EXTRAIT DU DOCUMENT:
╔══

La grande force de la réalisatrice est de se montrer aussi empathique qu’impitoyable envers ses personnages, sans jamais faire preuve de compassion condescendante pour aucun d’entre eux. Ainsi, lorsque Jan se confie pour la première fois sur l’inceste qu’il a subi, sa maîtresse autochtone – au lieu de valider son traumatisme, et de peut-être permettre à Jan de trouver une certaine paix dans cette reconnaissance – le remballe : « Et donc c’est ton excuse pour traiter mal tout le monde ? » Elle lui dira qu’elle-même a été violée et abusée et que son enfant est le résultat de ce viol. Cette réplique très dure renvoie Jan à l’abus de « ses pères » au sens large, les colonisateurs. Plus tard, sa détresse ne sera pas non plus entendue par le médecin, qui lui conseillera plutôt d’étouffer son désespoir par la prise de médicaments. Résultat : il abandonnera à son tour à une autre de ses maîtresses qui lui demande de l’aide. « Tout le monde est seul. Tout le monde est malheureux. Débrouille-toi avec ça. » Avec, pour conséquence, un drame. À travers l’impossibilité des personnages d’accueillir les souffrances (les leurs et celles des autres), le film dit ceci : pour stopper le cycle de la violence, il faut d’abord avoir la force de la reconnaître et de l’accepter pour tout ce qu’elle est, dans toute son horreur.

╚══

LIGNES EXTRAITES:
╔══

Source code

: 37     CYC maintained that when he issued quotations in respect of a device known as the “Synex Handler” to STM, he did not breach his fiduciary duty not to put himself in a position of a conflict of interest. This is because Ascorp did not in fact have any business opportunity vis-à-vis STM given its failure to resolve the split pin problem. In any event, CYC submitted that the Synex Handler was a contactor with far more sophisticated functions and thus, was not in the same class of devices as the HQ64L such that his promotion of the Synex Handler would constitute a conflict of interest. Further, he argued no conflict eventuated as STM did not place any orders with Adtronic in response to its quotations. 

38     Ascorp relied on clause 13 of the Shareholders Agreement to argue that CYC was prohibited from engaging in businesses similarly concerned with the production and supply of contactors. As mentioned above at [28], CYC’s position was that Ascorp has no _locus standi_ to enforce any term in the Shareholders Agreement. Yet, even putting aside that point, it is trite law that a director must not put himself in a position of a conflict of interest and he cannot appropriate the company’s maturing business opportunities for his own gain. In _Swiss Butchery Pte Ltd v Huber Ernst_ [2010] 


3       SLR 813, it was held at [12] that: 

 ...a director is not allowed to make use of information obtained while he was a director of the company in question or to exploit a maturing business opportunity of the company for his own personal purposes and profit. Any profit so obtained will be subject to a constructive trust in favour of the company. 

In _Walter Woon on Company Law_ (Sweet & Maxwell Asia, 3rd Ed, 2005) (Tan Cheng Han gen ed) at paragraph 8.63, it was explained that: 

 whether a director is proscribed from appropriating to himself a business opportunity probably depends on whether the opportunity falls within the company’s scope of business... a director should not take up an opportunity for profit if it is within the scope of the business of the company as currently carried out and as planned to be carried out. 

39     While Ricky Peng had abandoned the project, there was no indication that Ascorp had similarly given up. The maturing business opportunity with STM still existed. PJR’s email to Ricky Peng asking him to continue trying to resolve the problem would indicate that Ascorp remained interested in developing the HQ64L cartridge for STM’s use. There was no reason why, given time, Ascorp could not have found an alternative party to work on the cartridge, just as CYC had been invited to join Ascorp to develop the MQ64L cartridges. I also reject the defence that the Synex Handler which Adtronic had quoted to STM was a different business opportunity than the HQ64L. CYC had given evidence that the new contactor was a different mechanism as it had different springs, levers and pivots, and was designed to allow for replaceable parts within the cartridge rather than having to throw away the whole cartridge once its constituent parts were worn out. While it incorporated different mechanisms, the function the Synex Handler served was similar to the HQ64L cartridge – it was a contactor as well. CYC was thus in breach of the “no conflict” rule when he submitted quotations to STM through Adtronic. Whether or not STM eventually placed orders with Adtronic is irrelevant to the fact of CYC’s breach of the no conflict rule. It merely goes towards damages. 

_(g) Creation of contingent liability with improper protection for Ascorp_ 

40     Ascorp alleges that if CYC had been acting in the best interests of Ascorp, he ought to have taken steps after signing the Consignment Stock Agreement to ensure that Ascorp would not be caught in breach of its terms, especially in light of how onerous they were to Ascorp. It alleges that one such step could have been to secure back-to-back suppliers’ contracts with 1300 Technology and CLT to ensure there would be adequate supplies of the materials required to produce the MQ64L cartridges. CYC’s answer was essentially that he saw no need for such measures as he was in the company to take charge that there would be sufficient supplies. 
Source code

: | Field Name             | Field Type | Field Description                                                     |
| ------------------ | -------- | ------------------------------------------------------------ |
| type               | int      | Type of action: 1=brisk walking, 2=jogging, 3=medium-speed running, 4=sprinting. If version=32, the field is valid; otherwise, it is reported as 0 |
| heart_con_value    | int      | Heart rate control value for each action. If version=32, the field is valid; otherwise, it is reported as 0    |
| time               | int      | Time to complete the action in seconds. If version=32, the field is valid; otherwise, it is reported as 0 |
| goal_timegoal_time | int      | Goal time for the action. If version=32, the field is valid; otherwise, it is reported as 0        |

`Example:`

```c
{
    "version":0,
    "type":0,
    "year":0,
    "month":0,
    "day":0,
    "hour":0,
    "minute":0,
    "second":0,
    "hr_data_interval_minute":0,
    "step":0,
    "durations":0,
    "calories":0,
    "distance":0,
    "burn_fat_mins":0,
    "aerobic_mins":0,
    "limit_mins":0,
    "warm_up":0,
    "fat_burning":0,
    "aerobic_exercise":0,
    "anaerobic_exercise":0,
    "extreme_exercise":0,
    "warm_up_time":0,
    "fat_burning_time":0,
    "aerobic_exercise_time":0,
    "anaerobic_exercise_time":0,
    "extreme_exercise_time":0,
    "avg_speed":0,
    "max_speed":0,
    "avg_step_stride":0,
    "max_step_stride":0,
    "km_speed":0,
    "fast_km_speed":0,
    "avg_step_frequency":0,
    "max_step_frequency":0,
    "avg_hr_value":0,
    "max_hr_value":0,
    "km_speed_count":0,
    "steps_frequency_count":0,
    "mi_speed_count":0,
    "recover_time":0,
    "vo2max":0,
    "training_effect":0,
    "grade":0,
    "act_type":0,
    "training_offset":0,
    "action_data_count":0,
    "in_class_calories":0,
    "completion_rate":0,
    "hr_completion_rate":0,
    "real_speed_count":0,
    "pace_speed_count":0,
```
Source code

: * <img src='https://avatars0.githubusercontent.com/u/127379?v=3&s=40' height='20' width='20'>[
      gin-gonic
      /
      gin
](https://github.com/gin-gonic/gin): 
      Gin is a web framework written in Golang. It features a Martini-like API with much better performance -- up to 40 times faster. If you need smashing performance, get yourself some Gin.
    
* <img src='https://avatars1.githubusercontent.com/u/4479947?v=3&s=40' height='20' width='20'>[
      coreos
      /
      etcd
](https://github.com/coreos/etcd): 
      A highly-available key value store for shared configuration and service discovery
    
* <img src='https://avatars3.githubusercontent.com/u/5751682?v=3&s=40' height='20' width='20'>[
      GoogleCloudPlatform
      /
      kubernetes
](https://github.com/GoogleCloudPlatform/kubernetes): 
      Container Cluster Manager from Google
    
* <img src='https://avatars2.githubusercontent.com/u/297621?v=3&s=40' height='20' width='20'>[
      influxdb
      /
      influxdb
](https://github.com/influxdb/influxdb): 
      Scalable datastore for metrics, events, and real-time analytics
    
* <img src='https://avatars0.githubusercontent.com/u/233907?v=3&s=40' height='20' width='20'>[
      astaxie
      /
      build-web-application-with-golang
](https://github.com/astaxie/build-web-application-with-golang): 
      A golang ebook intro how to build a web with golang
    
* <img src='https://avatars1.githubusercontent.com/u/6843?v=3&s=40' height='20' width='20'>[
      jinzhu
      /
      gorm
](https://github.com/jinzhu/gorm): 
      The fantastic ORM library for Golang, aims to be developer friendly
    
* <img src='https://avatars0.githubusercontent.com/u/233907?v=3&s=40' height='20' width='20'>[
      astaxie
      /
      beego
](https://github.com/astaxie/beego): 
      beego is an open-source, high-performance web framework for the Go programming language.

╚══

CONSIGNE: Poursuivez la critique du film en écrivant ce qui vient après sa dernière phrase.

ZONE DE RÉPONSE:
Malgré tout, Kalak parvient à trouver des moments de respiration, notamment lors de plages musicales qui désamorcent stratégiquement le pire : l’étrangeté et la puissance intrinsèques d’une scène de maquillage « ancestral » se déploient sur le Gammal Fäbodpsalm de Carola ; les violences émotionnelles tapies à la fois dans l’adultère et dans son aveu sont atténuées par la douceur de Marianne Faithfull, et, enfin, la dimension glauque de la descente aux enfers de Jan dans la drogue est contrebalancée par la beauté du Här kommer natten de Miss Li, dont les paroles résonnent longtemps (« Voici la nuit / Froide et merveilleusement longue / Voici l’obscurité »). Des parenthèses qui enveloppent d’une glaciale mélancolie l’enfoncement progressif du personnage principal dans cette solitude que connaissent bien ceux et celles qui ne trouvent aucune échappatoire à leurs démons.